* **PAGE TEXT**
We can use geom_point() again to add some more points to represent the buttons and the eyes. Here, we’ll manually specify the coordinates of the points. For the buttons we add them in a vertical line in the middle of the snowman’s body circle, and for the eyes we add them in a horizontal line in the middle of the head circle.

Since no two rocks are exactly the same size, we can add some random variation to the size of the points using runif() again. We generate five different sizes between 2 and 4.5. For reference, the default point size is 1.5. Adding scale_size_identity() means that the sizes of the points are actually equally to the sizes we generated from runif() and removes the legend that is automatically added when we add size inside aes().

s5 <- s4 +
  geom_point(
    data = data.frame(
      x = c(0.6, 0.6, 0.6, 0.57, 0.62),
      y = c(0.25, 0.3, 0.35, 0.52, 0.52),
      size = runif(5, 2, 4.5)
    ),
    mapping = aes(x = x, y = y, size = size)
  ) +
  scale_size_identity()
s5

To add sticks for arms, we can make use of geom_segment() to draw some lines. We could also use geom_path() but that is designed to connect points across multiple cases, whereas geom_segment() draws a single line per row of data – and we don’t want to join the snowman’s arms together!

To use geom_segment() we need to create a data frame containing the x and y coordinates for the start and end of each line, and then pass this into the aesthetic mapping with aes(). We can control the colour and width of the lines using the colour and linewidth arguments. Setting the lineend argument to "round" means that the ends of the lines will be rounded rather than the default straight edge.

* **PROMPT 1**
Starting with the first line of the rows and going on through the line with "yang harganya kian terjangkau.", replace "Catégories" with "Rubriques" and give those lines again with nothing else changed.

* **DATA TO USE**
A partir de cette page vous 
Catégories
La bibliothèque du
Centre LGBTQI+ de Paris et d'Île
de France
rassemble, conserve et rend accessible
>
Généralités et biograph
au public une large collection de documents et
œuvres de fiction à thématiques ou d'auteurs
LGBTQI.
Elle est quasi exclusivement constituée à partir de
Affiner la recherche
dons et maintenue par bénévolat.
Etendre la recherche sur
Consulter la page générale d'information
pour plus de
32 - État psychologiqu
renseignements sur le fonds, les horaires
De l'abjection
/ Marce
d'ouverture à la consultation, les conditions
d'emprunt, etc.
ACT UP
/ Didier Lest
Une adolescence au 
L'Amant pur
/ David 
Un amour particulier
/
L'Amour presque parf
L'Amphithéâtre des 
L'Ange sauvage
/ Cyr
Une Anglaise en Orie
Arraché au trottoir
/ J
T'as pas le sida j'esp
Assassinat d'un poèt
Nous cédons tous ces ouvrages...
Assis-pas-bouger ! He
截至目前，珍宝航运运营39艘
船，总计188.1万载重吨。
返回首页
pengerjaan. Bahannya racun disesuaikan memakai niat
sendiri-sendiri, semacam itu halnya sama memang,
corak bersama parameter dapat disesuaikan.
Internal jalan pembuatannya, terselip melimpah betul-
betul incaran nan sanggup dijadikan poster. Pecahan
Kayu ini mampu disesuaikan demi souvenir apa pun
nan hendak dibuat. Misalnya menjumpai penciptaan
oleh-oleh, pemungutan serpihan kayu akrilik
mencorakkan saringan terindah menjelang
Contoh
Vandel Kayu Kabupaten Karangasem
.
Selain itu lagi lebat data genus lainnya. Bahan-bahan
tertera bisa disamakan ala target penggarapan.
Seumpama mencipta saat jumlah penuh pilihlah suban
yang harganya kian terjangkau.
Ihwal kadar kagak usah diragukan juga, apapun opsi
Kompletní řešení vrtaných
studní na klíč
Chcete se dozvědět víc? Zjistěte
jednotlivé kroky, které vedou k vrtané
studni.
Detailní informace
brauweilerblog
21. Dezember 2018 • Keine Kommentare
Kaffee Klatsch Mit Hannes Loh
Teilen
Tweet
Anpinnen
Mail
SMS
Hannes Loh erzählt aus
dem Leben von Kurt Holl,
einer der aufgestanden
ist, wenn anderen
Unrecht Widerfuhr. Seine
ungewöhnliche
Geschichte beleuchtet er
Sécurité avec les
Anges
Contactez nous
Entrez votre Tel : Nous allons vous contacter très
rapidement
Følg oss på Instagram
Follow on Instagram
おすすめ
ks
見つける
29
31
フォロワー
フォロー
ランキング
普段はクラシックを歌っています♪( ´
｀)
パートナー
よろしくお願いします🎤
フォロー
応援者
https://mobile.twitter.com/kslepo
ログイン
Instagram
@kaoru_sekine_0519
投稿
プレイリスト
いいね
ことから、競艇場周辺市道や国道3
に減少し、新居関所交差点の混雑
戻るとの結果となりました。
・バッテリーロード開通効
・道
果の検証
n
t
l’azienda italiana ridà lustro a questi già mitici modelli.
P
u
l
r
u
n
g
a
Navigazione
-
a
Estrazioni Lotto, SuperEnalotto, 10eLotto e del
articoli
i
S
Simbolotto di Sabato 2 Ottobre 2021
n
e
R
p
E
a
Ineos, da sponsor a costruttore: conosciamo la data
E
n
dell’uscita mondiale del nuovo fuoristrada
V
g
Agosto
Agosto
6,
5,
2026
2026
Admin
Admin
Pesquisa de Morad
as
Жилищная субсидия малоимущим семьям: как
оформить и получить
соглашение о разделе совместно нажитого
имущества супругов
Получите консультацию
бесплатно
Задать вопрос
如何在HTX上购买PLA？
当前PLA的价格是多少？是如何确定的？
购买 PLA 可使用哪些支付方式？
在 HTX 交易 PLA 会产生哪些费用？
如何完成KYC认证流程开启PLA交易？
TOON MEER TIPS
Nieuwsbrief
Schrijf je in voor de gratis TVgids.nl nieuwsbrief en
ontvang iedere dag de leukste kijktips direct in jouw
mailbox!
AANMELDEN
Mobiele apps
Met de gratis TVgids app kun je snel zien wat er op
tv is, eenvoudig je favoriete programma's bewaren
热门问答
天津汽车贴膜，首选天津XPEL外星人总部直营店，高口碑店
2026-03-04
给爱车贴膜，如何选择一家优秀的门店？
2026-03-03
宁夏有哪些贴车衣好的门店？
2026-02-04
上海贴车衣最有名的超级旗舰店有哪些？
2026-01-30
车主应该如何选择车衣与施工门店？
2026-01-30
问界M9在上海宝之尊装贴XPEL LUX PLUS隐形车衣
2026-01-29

* **PROMPT 2**
According to the snowman tutorial, what is the default point size?

* **REPLY 1**
A partir de cette page vous 
Rubriques
La bibliothèque du
Centre LGBTQI+ de Paris et d'Île
de France
rassemble, conserve et rend accessible
>
Généralités et biograph
au public une large collection de documents et
œuvres de fiction à thématiques ou d'auteurs
LGBTQI.
Elle est quasi exclusivement constituée à partir de
Affiner la recherche
dons et maintenue par bénévolat.
Etendre la recherche sur
Consulter la page générale d'information
pour plus de
32 - État psychologiqu
renseignements sur le fonds, les horaires
De l'abjection
/ Marce
d'ouverture à la consultation, les conditions
d'emprunt, etc.
ACT UP
/ Didier Lest
Une adolescence au 
L'Amant pur
/ David 
Un amour particulier
/
L'Amour presque parf
L'Amphithéâtre des 
L'Ange sauvage
/ Cyr
Une Anglaise en Orie
Arraché au trottoir
/ J
T'as pas le sida j'esp
Assassinat d'un poèt
Nous cédons tous ces ouvrages...
Assis-pas-bouger ! He
截至目前，珍宝航运运营39艘
船，总计188.1万载重吨。
返回首页
pengerjaan. Bahannya racun disesuaikan memakai niat
sendiri-sendiri, semacam itu halnya sama memang,
corak bersama parameter dapat disesuaikan.
Internal jalan pembuatannya, terselip melimpah betul-
betul incaran nan sanggup dijadikan poster. Pecahan
Kayu ini mampu disesuaikan demi souvenir apa pun
nan hendak dibuat. Misalnya menjumpai penciptaan
oleh-oleh, pemungutan serpihan kayu akrilik
mencorakkan saringan terindah menjelang
Contoh
Vandel Kayu Kabupaten Karangasem
.
Selain itu lagi lebat data genus lainnya. Bahan-bahan
tertera bisa disamakan ala target penggarapan.
Seumpama mencipta saat jumlah penuh pilihlah suban
yang harganya kian terjangkau.

* **REPLY 2**
The default point size is 1.5.